The fluoride salt may have etching ability and corrosiveness with respect to metal or silicon which is substantially lower than those of hydrofluoric acid. Therefore, the fluoride salt may remove the polymeric contaminant from the apparatus through a chemical reaction, and may also prevent the apparatus, or a part thereof, from being damaged. The type or the amount of the fluoride salt included in the composition may be determined by considering the solubility of the fluoride salt in the composition and the corroded degree of the apparatus or the part thereof.
When the amount of the fluoride salt is less than about 5 percent by weight, the generation of the fluorine ion may be insufficient for removing the polymeric contaminant attached to the apparatus. Additionally, when the amount of the fluoride salt is greater than about 10 percent by weight, the part may be damaged or corroded by this composition. Thus, the composition may include the fluoride salt in a range of from about 5 to 10 percent by weight, and preferably in a range of from about 6 to 9 percent by weight.
The acid or the salt thereof included in the composition may oxidize the polymeric contaminant attached to the part to accelerate a removal or a decomposition of the polymeric contaminant. Particularly, the acid or the salt thereof may oxidize an insoluble portion of the polymeric contaminant and may promote a reaction of the fluorine ion with the polymeric contaminant. The acid or the salt thereof may have a strong oxidizing ability to oxidize the polymeric contaminant such as a metallic polymer.
In one example embodiment of the present invention, the composition may include nitric acid or sulfuric acid having a pH of from about 1 to 3. In another example embodiment of the present invention, the composition may include hydrofluoric acid. In still another example embodiment of the present invention, the composition may include ammonium nitrate, ammonium sulfate, etc.
===
Rewrite the part of the cleaning composition passage that opens with the words containing "The acid or the salt thereof included" and closes with "a metallic polymer.", changing "metallic polymer" to "organic polymer". The lines that come next are separate material and have no connection to the cleaning composition passage.

Provided material
===
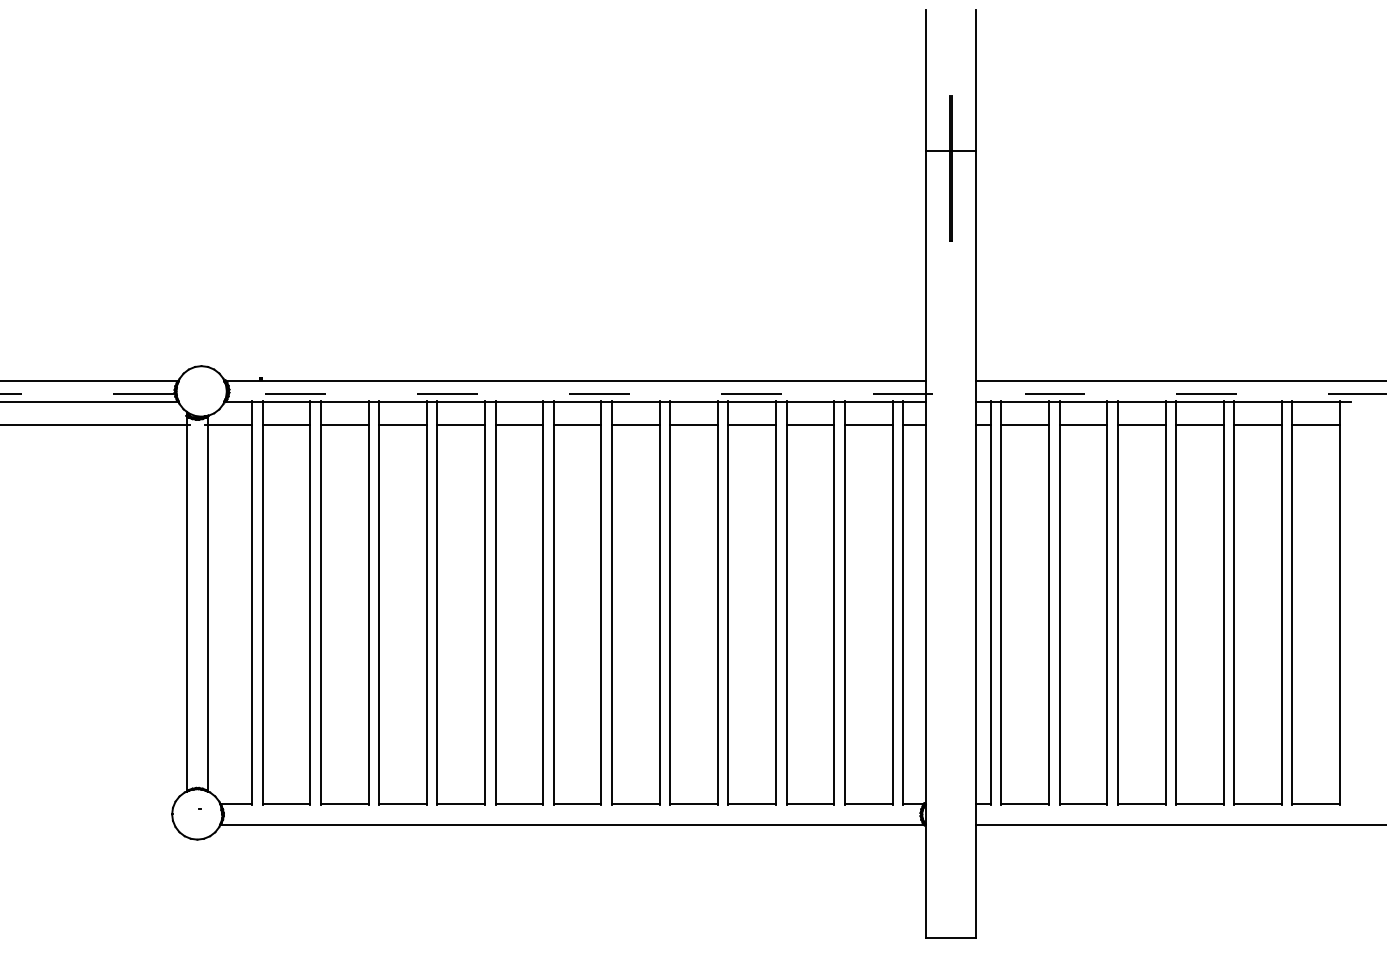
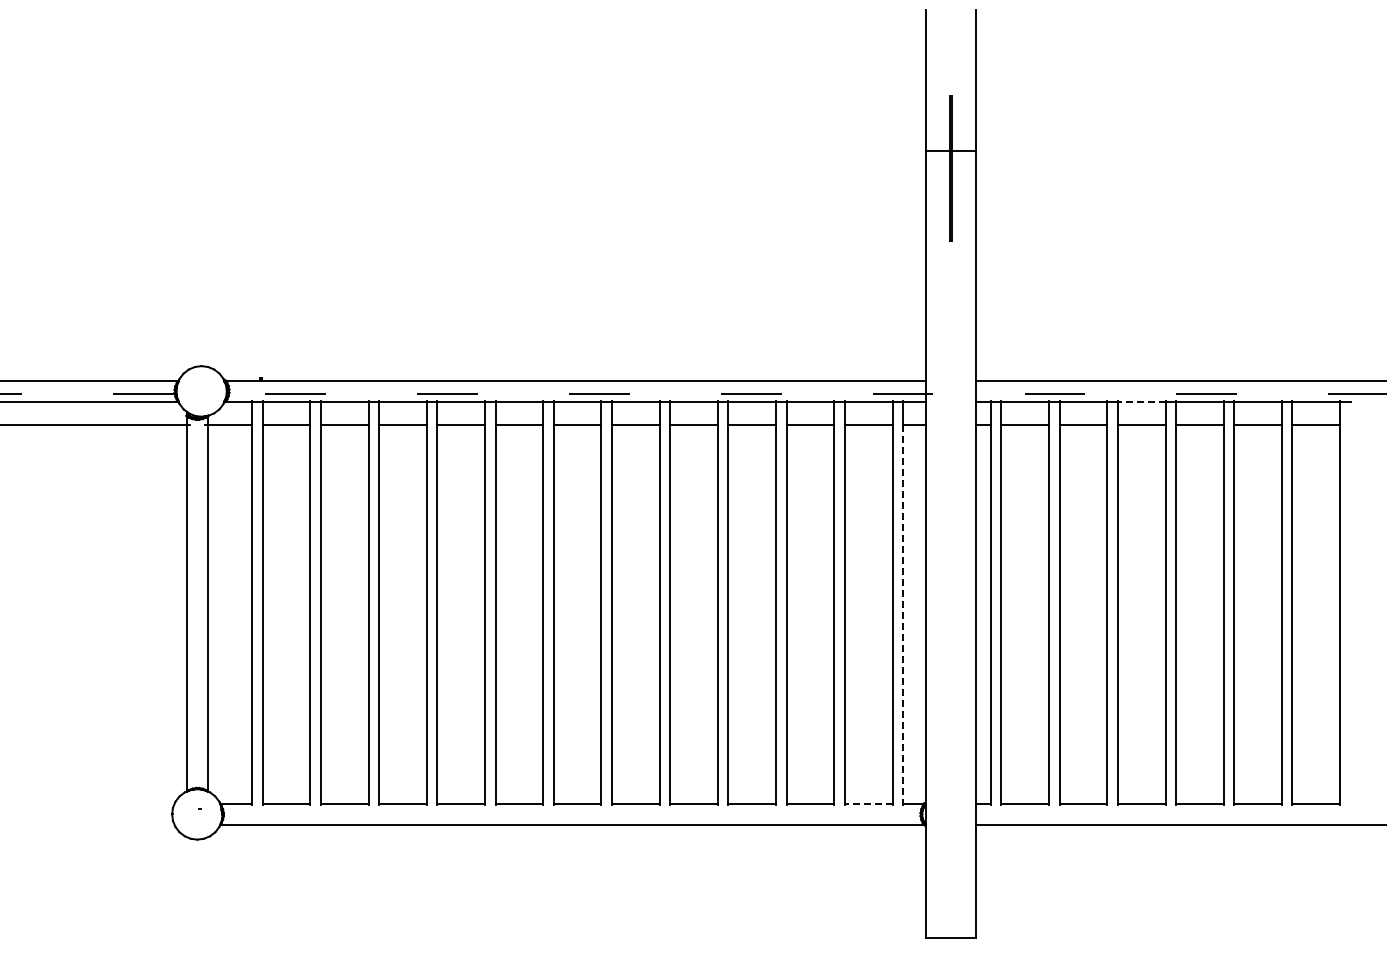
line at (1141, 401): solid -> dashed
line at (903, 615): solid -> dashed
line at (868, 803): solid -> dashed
===
Final result
The acid or the salt thereof included in the composition may oxidize the polymeric contaminant attached to the part to accelerate a removal or a decomposition of the polymeric contaminant. Particularly, the acid or the salt thereof may oxidize an insoluble portion of the polymeric contaminant and may promote a reaction of the fluorine ion with the polymeric contaminant. The acid or the salt thereof may have a strong oxidizing ability to oxidize the polymeric contaminant such as a organic polymer.